# Exercise objective
All of the data below should be repeated exactly. Pictures should not be included.

# Records for this exercise
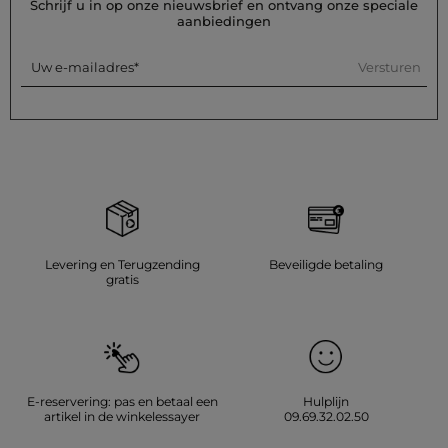
Schrijf u in op onze nieuwsbrief en ontvang onze speciale
aanbiedingen
Versturen
Uw e-mailadres
Levering en Terugzending
Beveiligde betaling
gratis
E-reservering: pas en betaal een
Hulplijn
artikel in de winkelessayer
09.69.32.02.50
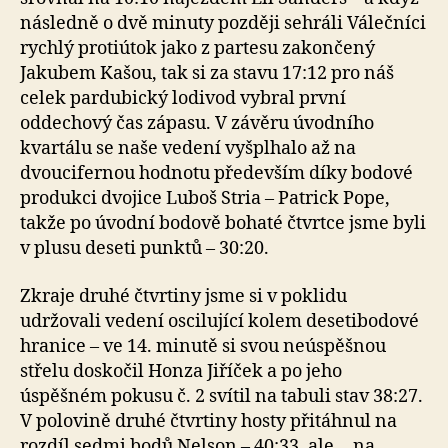
následně o dvě minuty později sehráli Válečníci
rychlý protiútok jako z partesu zakončený
Jakubem Kašou, tak si za stavu 17:12 pro náš
celek pardubický lodivod vybral první
oddechový čas zápasu. V závěru úvodního
kvartálu se naše vedení vyšplhalo až na
dvoucifernou hodnotu především díky bodové
produkci dvojice Luboš Stria – Patrick Pope,
takže po úvodní bodově bohaté čtvrtce jsme byli
v plusu deseti punktů – 30:20.
Zkraje druhé čtvrtiny jsme si v poklidu
udržovali vedení oscilující kolem desetibodové
hranice – ve 14. minutě si svou neúspěšnou
střelu doskočil Honza Jiříček a po jeho
úspěšném pokusu č. 2 svítil na tabuli stav 38:27.
V polovině druhé čtvrtiny hosty přitáhnul na
rozdíl sedmi bodů Nelson – 40:33, ale… na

# Result of this exercise
Schrijf u in op onze nieuwsbrief en ontvang onze speciale
aanbiedingen
Versturen
Uw e-mailadres
Levering en Terugzending
Beveiligde betaling
gratis
E-reservering: pas en betaal een
Hulplijn
artikel in de winkelessayer
09.69.32.02.50
následně o dvě minuty později sehráli Válečníci
rychlý protiútok jako z partesu zakončený
Jakubem Kašou, tak si za stavu 17:12 pro náš
celek pardubický lodivod vybral první
oddechový čas zápasu. V závěru úvodního
kvartálu se naše vedení vyšplhalo až na
dvoucifernou hodnotu především díky bodové
produkci dvojice Luboš Stria – Patrick Pope,
takže po úvodní bodově bohaté čtvrtce jsme byli
v plusu deseti punktů – 30:20.
Zkraje druhé čtvrtiny jsme si v poklidu
udržovali vedení oscilující kolem desetibodové
hranice – ve 14. minutě si svou neúspěšnou
střelu doskočil Honza Jiříček a po jeho
úspěšném pokusu č. 2 svítil na tabuli stav 38:27.
V polovině druhé čtvrtiny hosty přitáhnul na
rozdíl sedmi bodů Nelson – 40:33, ale… na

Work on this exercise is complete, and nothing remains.